Census: Diversity to reign by 2042
by Multiple Authors on Aug. 14, 2008, under Nation/World, SpecialThe number of minorities in the United States is growing so briskly that non-Hispanic whites will lose their majority status in 2042, years before demographers had previously projected, according to Census data released today.
The population is surging on almost all fronts, the new figures show.

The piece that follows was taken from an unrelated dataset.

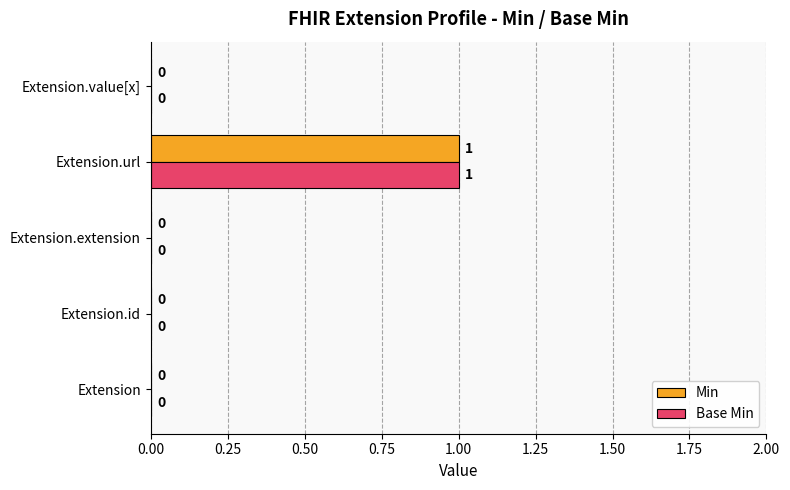

Which category has the highest value across all series?

Extension.url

There will be 400 million people in the U.S. in 31 years, up from fewer than 305 million now.
The swelling numbers will transform Americans’ standard of living from the environment to public schools, demographers and public policy experts say.
“It affects quality of life in very important ways,” says Mark Mather, who studies U.S. demographic trends for the Population Reference Bureau, a research group in Washington. “We’re already experiencing that in traffic congestion, in schools and in our crowded coastal areas.”
Dramatic growth in the numbers of legal and illegal immigrants, especially Hispanics, has propelled the increase. Annual immigration this year is about 1 million and is projected to double by 2050.
Jeffrey Passel, senior demographer at the Pew Hispanic Center, says the earlier projections were low because they underestimated immigration.
“We’ve measured a much higher immigration in the ’90s,” he says. “In this decade, those high levels continued.”
Census projections in 2000 forecast that minorities in the nation would become a majority in 2059, 17 years later than previously forecast. The latest figures show that in 2050, non-Hispanic whites will have fallen to 46 percent of the population.
The proportion of children under 18 who are minorities will be even higher: 62 percent, up from 44 percent today. Two in every five children will be Hispanic, and two in five will be non-Hispanic white.
Other projections:
• The Hispanic population will nearly triple, from 46.7 million to 132.8 million in 2050, which would increase its share of the population from 15 percent to 30 percent. Blacks will increase from 14 percent to 15 percent, Asians from 5 percent to 9 percent.
• In 2050, one in five U.S. residents will be at least 65. The group over 85 is expected to more than triple from 5.4 million to 19 million.